» TASK DETAILS
Repeat only these lines, exactly: the first line of the data, the line containing "index dip: (131, 176)", and every line between them. Pictures stay out.

----------------

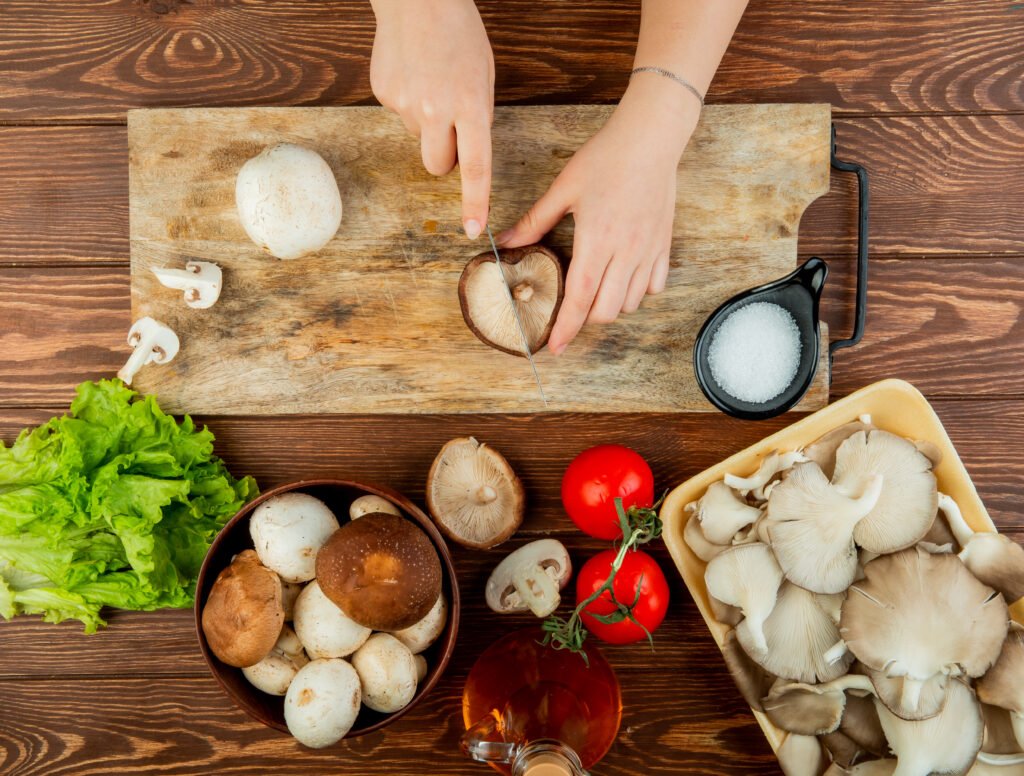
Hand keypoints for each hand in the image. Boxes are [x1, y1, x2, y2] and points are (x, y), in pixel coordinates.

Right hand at [370, 0, 494, 238]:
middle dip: (445, 157)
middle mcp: (436, 111)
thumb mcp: (483, 76)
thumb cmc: (459, 34)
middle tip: (451, 125)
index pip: (475, 167)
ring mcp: (405, 104)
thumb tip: (463, 154)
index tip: (471, 229)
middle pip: (438, 165)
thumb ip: (477, 118)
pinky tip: (413, 74)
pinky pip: (400, 115)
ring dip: (427, 124)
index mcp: (470, 106)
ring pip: (419, 139)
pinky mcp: (384, 95)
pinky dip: (408, 102)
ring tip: (431, 84)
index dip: (474, 202)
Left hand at [498, 77, 699, 354]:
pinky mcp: (663, 245)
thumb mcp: (564, 189)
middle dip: (585, 319)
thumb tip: (506, 242)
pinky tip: (623, 278)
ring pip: (630, 303)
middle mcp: (625, 252)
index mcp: (596, 241)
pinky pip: (654, 286)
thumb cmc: (605, 159)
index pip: (579, 298)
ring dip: (610, 306)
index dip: (566, 328)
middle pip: (606, 310)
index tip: (555, 347)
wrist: (650, 138)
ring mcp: (648, 251)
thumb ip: (535, 221)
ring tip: (594, 293)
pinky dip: (637, 292)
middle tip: (570, 311)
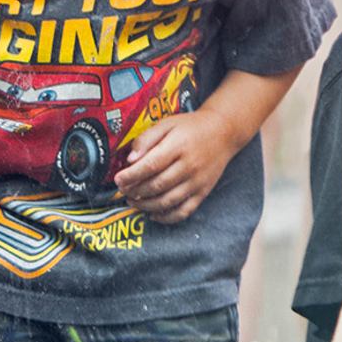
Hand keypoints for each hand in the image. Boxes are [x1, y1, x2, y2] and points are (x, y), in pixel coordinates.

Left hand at [114, 107, 239, 223]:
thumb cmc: (190, 127)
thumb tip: (130, 159)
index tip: (118, 179)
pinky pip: (184, 211)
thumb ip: (146, 139)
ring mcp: (198, 182)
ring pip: (168, 201)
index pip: (150, 166)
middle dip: (135, 191)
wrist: (223, 132)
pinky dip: (166, 217)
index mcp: (178, 147)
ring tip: (132, 201)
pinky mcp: (203, 193)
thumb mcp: (166, 124)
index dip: (131, 176)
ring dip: (146, 205)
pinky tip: (153, 214)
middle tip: (122, 190)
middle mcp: (189, 166)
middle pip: (157, 185)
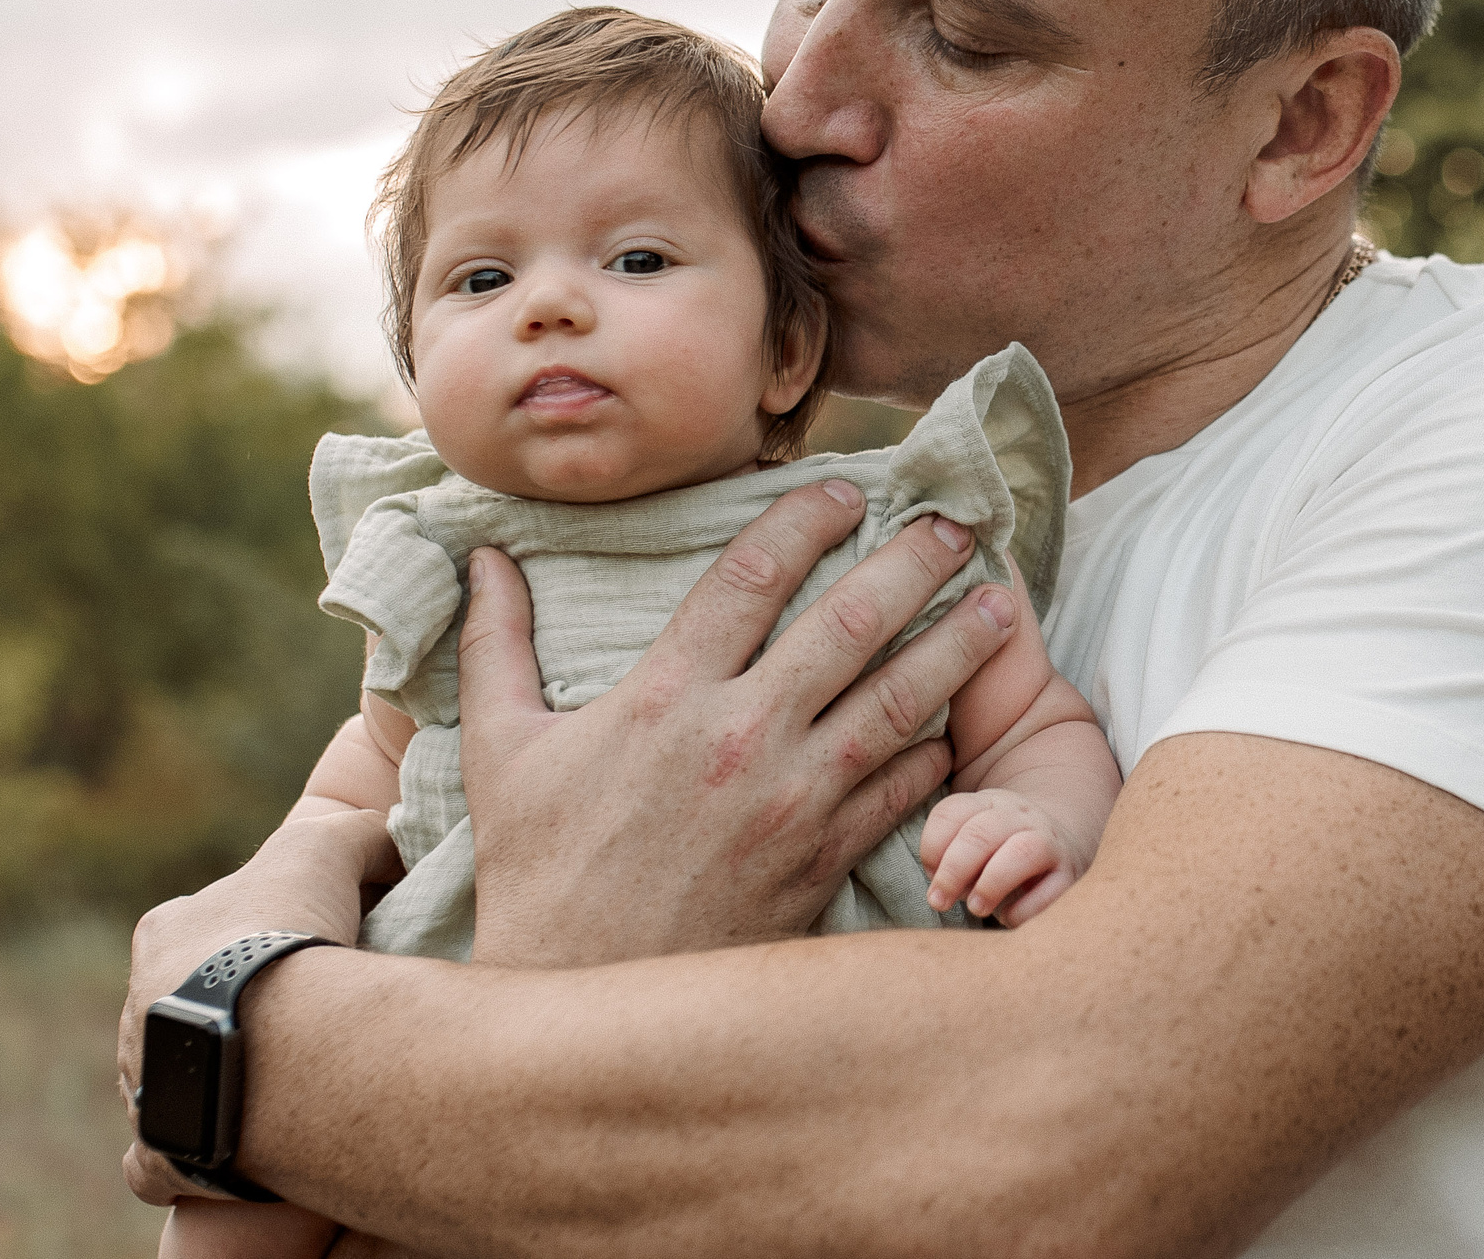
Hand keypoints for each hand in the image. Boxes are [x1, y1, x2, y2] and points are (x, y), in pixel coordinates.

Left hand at [118, 808, 401, 1207]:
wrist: (268, 1046)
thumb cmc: (284, 939)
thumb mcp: (325, 850)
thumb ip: (355, 834)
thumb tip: (385, 834)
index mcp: (166, 933)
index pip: (206, 919)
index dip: (256, 923)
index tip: (302, 941)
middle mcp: (136, 1004)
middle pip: (186, 995)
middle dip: (231, 1001)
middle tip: (296, 1016)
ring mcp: (144, 1079)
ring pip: (176, 1070)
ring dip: (216, 1070)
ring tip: (282, 1082)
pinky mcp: (162, 1144)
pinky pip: (161, 1153)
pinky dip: (185, 1151)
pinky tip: (224, 1147)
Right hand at [457, 479, 1023, 965]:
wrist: (582, 992)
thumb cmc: (539, 870)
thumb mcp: (501, 749)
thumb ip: (496, 643)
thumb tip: (481, 557)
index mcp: (667, 697)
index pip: (750, 576)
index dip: (804, 520)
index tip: (845, 491)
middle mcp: (741, 738)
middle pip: (849, 625)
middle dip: (913, 565)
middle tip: (960, 525)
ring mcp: (792, 802)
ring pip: (897, 702)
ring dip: (955, 648)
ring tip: (1002, 607)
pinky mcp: (822, 861)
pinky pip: (900, 791)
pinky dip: (936, 751)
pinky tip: (961, 722)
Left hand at [919, 789, 1087, 925]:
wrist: (1063, 838)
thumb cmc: (1001, 847)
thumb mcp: (973, 839)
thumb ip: (950, 858)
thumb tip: (941, 891)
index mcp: (986, 802)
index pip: (951, 812)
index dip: (932, 846)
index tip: (929, 874)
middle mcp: (1017, 814)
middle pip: (980, 834)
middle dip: (953, 871)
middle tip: (938, 902)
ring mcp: (1047, 838)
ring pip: (1020, 852)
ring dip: (991, 884)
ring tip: (975, 909)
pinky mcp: (1069, 869)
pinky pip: (1052, 888)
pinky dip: (1027, 907)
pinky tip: (1008, 918)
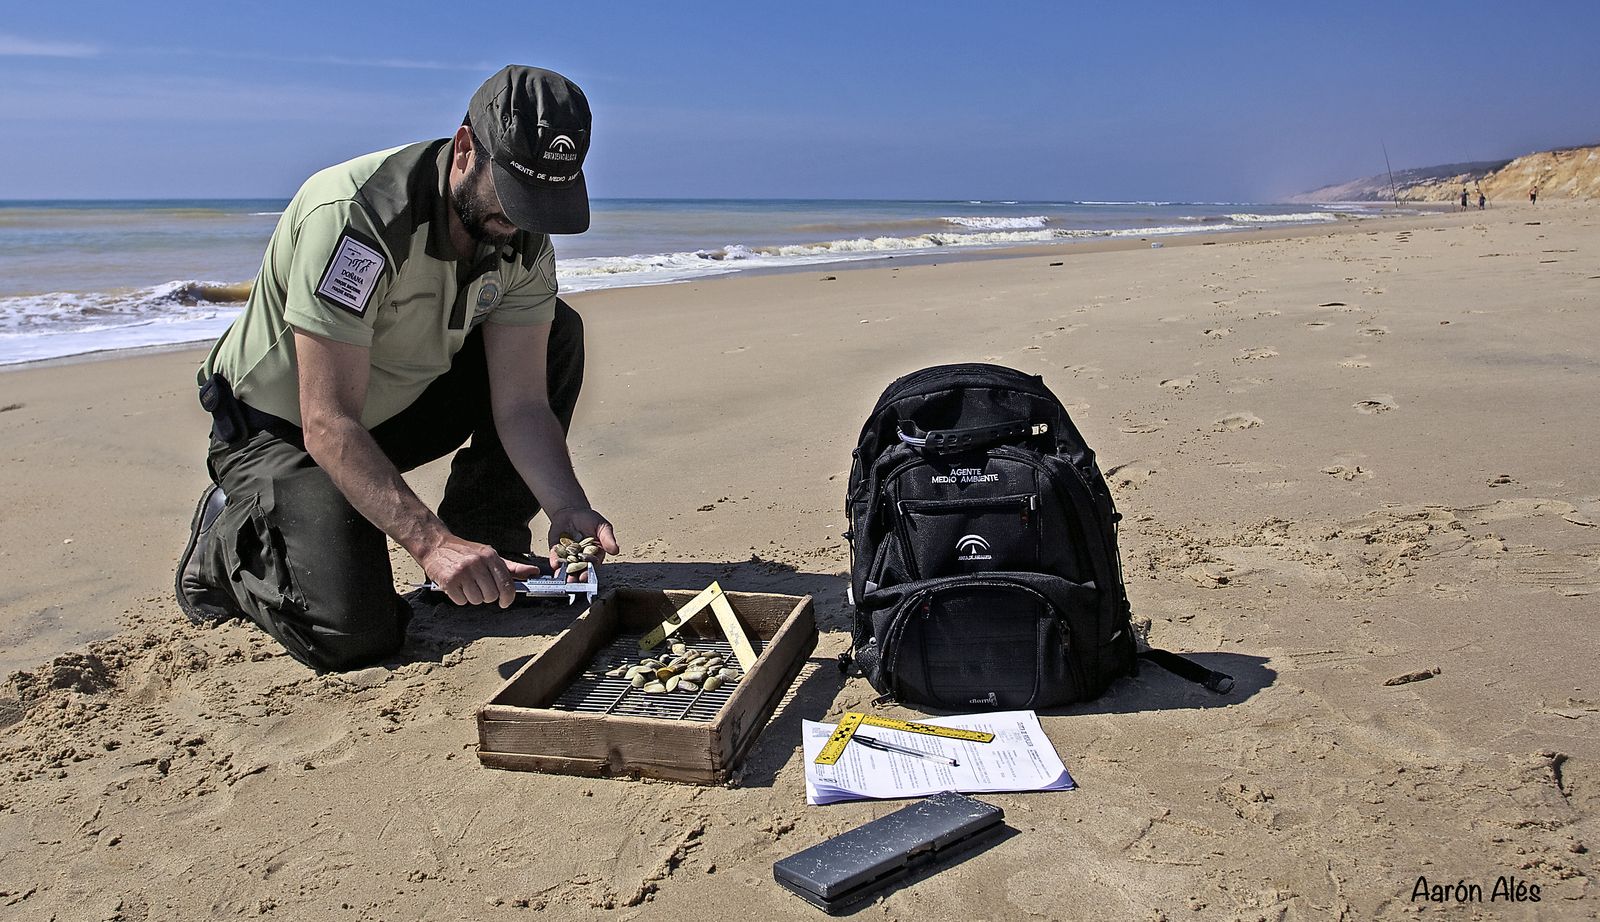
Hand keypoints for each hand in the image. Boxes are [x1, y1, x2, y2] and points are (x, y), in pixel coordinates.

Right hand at [421, 535, 541, 606]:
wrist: (436, 546)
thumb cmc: (466, 553)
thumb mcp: (490, 556)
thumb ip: (512, 567)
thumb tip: (534, 573)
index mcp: (490, 556)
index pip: (506, 584)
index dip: (507, 597)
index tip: (504, 602)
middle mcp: (477, 563)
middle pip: (491, 595)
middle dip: (486, 596)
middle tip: (478, 587)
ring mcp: (462, 572)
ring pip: (477, 600)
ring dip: (472, 597)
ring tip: (467, 585)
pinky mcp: (449, 581)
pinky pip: (461, 601)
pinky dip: (459, 598)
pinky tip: (457, 587)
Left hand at [546, 508, 619, 579]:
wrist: (573, 512)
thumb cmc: (590, 520)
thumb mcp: (603, 527)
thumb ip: (608, 539)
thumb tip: (616, 550)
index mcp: (594, 555)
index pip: (591, 566)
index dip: (588, 572)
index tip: (585, 576)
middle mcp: (580, 559)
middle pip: (578, 570)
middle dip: (574, 577)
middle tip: (572, 582)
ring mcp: (567, 556)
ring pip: (566, 567)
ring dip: (563, 573)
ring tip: (562, 577)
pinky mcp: (556, 551)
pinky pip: (555, 557)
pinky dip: (555, 561)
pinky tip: (554, 564)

----------------

» ANSWER
Hand keypoints for each hand in the image. Boxes are [x1, y1, x2, y2] and points are (x, y), in pixel coordinates.

Right hand at [370, 0, 494, 238]:
middle dip: (445, 157)
middle mcp: (436, 111)
thumb mcp: (483, 76)
thumb cmc: (459, 34)
middle tip: (451, 125)
index pip: (475, 167)
ring mcp: (405, 104)
thumb tip: (463, 154)
index tip: (471, 229)
middle pip: (438, 165)
thumb ip: (477, 118)
pinky tip: (413, 74)
pinky pip: (400, 115)
ring dip: (427, 124)
index mcp: (470, 106)
ring pip: (419, 139)
pinky mcp: (384, 95)
pinky dip: (408, 102)
ring tip: (431, 84)
index dip: (474, 202)
Left hand at [498, 77, 699, 354]:
pinky mcp: (663, 245)
thumb mcp: (564, 189)
middle dip: (585, 319)
thumb tip: (506, 242)
pinky tip: (623, 278)
ring pip: (630, 303)
middle mcp: (625, 252)
index mcp: (596, 241)
pinky pip: (654, 286)
thumb cmc: (605, 159)
index pip: (579, 298)
ring dip: (610, 306)
index dip: (566, 328)
middle pip: (606, 310)
index tip: (555, 347)
wrist: (650, 138)
ring mcp: (648, 251)
thumb ip: (535, 221)
ring tip: (594, 293)
pinky dip: (637, 292)
middle tip: (570, 311)
Hand keypoints for each hand in the image. Boxes are [x1, y1, x2, y2] and points are (x, y), in pixel coordinates.

Left hand at [114, 107, 239, 223]:
thumb cmc: (190, 127)
thumb tip: (130, 159)
index tip: (118, 179)
pinky pip: (184, 211)
thumb ip: (146, 139)
ring mcp: (198, 182)
ring pip: (168, 201)
index pip: (150, 166)
middle dip: (135, 191)
wrist: (223, 132)
pinky dip: (166, 217)
index mcp: (178, 147)
ring tip: (132, 201)
pinky mcp: (203, 193)
thumb mcp: (166, 124)
index dip: (131, 176)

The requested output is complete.